Organization: VASCO Data Security

Type: 2 - Industry

Reference: section "6.2. Risk and Liability Allocation" and section "7.2. 3rd-Party Assessment"

Comment: the text can be expanded with rules about the possible liability of a 3rd party assessor. For example, if an incident happens at a member that was assessed by means of a 3rd party assessment, is it possible to put liability to the 3rd party assessor?

The draft identifies benefits of and considerations about federated identity management in the context of cross- or multi-organizational federation. Several of the benefits cited can be obtained by using federation technology within a single enterprise or other organization.
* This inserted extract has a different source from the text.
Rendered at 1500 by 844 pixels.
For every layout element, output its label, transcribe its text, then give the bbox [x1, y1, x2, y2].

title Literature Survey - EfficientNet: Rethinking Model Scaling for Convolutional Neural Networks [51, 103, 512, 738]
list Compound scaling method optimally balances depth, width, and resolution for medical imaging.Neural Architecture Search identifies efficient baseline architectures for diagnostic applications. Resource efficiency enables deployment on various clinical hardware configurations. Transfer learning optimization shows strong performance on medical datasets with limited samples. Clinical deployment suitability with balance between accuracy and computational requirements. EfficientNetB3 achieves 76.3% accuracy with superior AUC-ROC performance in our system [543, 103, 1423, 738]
For example, the user convenience of single sign-on can be delivered to employees within the enterprise, as can the benefit of relieving multiple internal resource managers of the burden of maintaining separate user accounts.

These benefits can be obtained within an enterprise without the need for formal "trust framework" agreements because all participants are within a single legal entity with a single hierarchical management control structure to provide recourse and accountability.

However, identity federation within an enterprise does not provide for the large and growing number of business scenarios that require secure information sharing among participants who are not all employees (or otherwise under the legal control) of a single organization. For those scenarios--including sharing among supply-chain partners and interaction with customers, citizens, or government agencies--the benefits of identity federation require agreement on a common trust framework.

The most challenging aspect of a multi-organizational identity federation or a broader "ecosystem" arrangement is governance among legal peers. Technology governance is required to set standards to assure interoperability and end-to-end information security, but most critical is legal governance to manage and allocate risk and liability.

I suggest the above discussion or something like it be included in the draft, perhaps in a sidebar or text box.